::: Extracto de la página

El primero, nació un 12 de julio de 1904 en Parral, Chile, y ganador del Premio Nobel de Literatura en 1971; y el segundo, vio la luz un 16 de marzo de 1892 en Santiago de Chuco, Perú, y considerado el más grande poeta del siglo XX en todos los idiomas. Neruda y Vallejo, Vallejo y Neruda, dos vates de la poesía universal que alguna vez compartieron una gran amistad.
Ricardo Eliécer Neftalí Reyes Basoalto, más conocido como Pablo Neruda, después de publicar sus primeros poemarios: Crepusculario y Veinte poemas de amor y una
canción desesperada, inició su existencia viajera en 1927, designado como cónsul en Rangún, Birmania. Por entonces, Neruda gozaba de cierta respetabilidad en los círculos estéticos y todo el mundo le preguntaba en Santiago de Chile que qué hacía allí, puesto que debería irse a París. Y en efecto, en su viaje hacia el oriente, Pablo Neruda visitó la capital francesa y frecuentó los bares y cafés de Montparnasse, Le Dome, La Coupele y La Rotonde, donde conoció a varios sudamericanos; entre ellos, al propio César Vallejo.
“El gran cholo”, escribió Neruda en sus memorias, refiriéndose al autor de Trilce. “Poeta de poesía arrugada, difícil al tacto como piel selvática, pero poesía grandiosa, de dimensiones sobrehumanas”.
Los habían presentado en La Rotonde y Vallejo, con su pulcro acento peruano, se acercó a Neruda y le dijo al saludarle:
—Usted es el más grande de todos nuestros poetas. Solo a Darío se le puede comparar.

::::::
::: Conjunto de registros

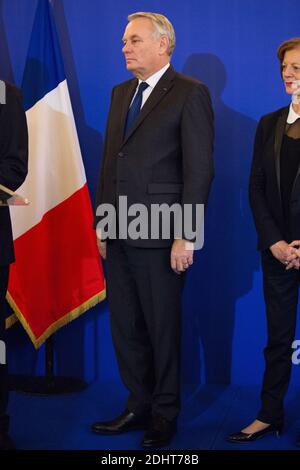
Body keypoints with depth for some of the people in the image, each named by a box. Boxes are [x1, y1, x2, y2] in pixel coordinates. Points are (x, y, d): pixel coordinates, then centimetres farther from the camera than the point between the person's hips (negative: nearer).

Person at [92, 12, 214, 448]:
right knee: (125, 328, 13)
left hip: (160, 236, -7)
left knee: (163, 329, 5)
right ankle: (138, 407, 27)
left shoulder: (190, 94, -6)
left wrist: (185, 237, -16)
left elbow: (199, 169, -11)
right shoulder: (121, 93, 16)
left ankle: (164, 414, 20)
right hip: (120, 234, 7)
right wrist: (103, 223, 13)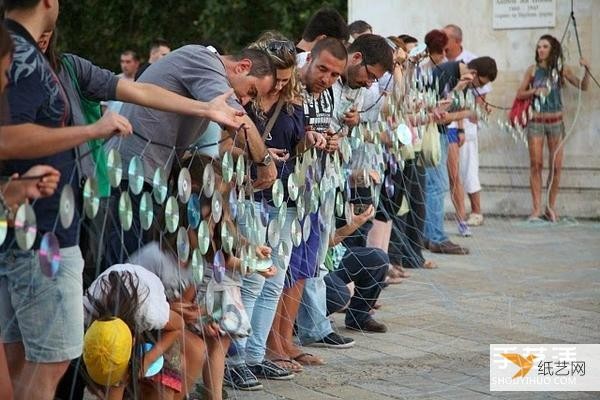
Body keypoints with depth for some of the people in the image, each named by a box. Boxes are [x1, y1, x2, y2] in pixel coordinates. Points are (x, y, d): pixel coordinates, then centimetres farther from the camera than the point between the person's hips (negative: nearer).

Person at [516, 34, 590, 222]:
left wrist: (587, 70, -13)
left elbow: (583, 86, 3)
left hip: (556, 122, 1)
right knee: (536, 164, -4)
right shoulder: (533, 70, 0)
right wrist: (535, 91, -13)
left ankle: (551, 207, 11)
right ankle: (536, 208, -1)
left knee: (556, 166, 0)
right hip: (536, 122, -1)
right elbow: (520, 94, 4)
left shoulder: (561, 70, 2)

::::::

## Tus tareas
**A.** Según el texto sobre Neruda y Vallejo, ¿a qué ciudad fue destinado Neruda como cónsul en 1927?
**B.** Prolonga el texto sobre Neruda y Vallejo desde el punto en que termina.
Los ítems provienen de una fuente distinta.

## Respuestas por tarea
**A.** A Rangún, Birmania.

**B.**
—Vallejo —contestó Neruda—, si quiere que seamos amigos nunca vuelva a decirme una cosa semejante. No sé dónde iríamos a parar si comenzamos a tratarnos como literatos.
Vallejo se molestó ante la educación antiliteraria de Neruda, pero aquella mínima dificultad pasó como una nubecilla. Años más tarde, cuando el poeta chileno volvió a París, ambos se frecuentaron mucho y se hicieron muy buenos amigos, y Neruda diría de Vallejo lo siguiente:
“Era más bajo de estatura que yo, más delgado, más huesudo. Era también más indio que yo, con unos ojos muy oscuros y una frente muy alta y abovedada. Tenía un hermoso rostro incaico entristecido por cierta indudable majestad. Vanidoso como todos los poetas, le gustaba que le hablaran así de sus rasgos aborígenes. Alzaba la cabeza para que yo le admirara y me decía:
—Tengo algo, ¿verdad? —y luego se reía sigilosamente de sí mismo.
Líneas después, Neruda agregó:
“Vallejo era sombrío tan solo externamente, como un hombre que hubiera estado en la penumbra, arrinconado durante mucho tiempo. Era solemne por naturaleza y su cara parecía una máscara inflexible, cuasi hierática. Pero la verdad interior no era ésa. Yo lo vi muchas veces (especialmente cuando lográbamos arrancarlo de la dominación de su mujer, una francesa tiránica y presumida, hija de concierge), yo lo vi dar saltos escolares de alegría. Después volvía a su solemnidad y a su sumisión.”
Cuando falleció Vallejo en 1938, en París, Pablo Neru da, igual que muchos, quedó conmocionado. Al tiempo dedicó dos poemas al escritor peruano. El primero, “Oda a César Vallejo” que aparece en el primer tomo de Odas elementales; y el segundo, cuyo título es una sola letra (la letra V), aparece en Estravagario.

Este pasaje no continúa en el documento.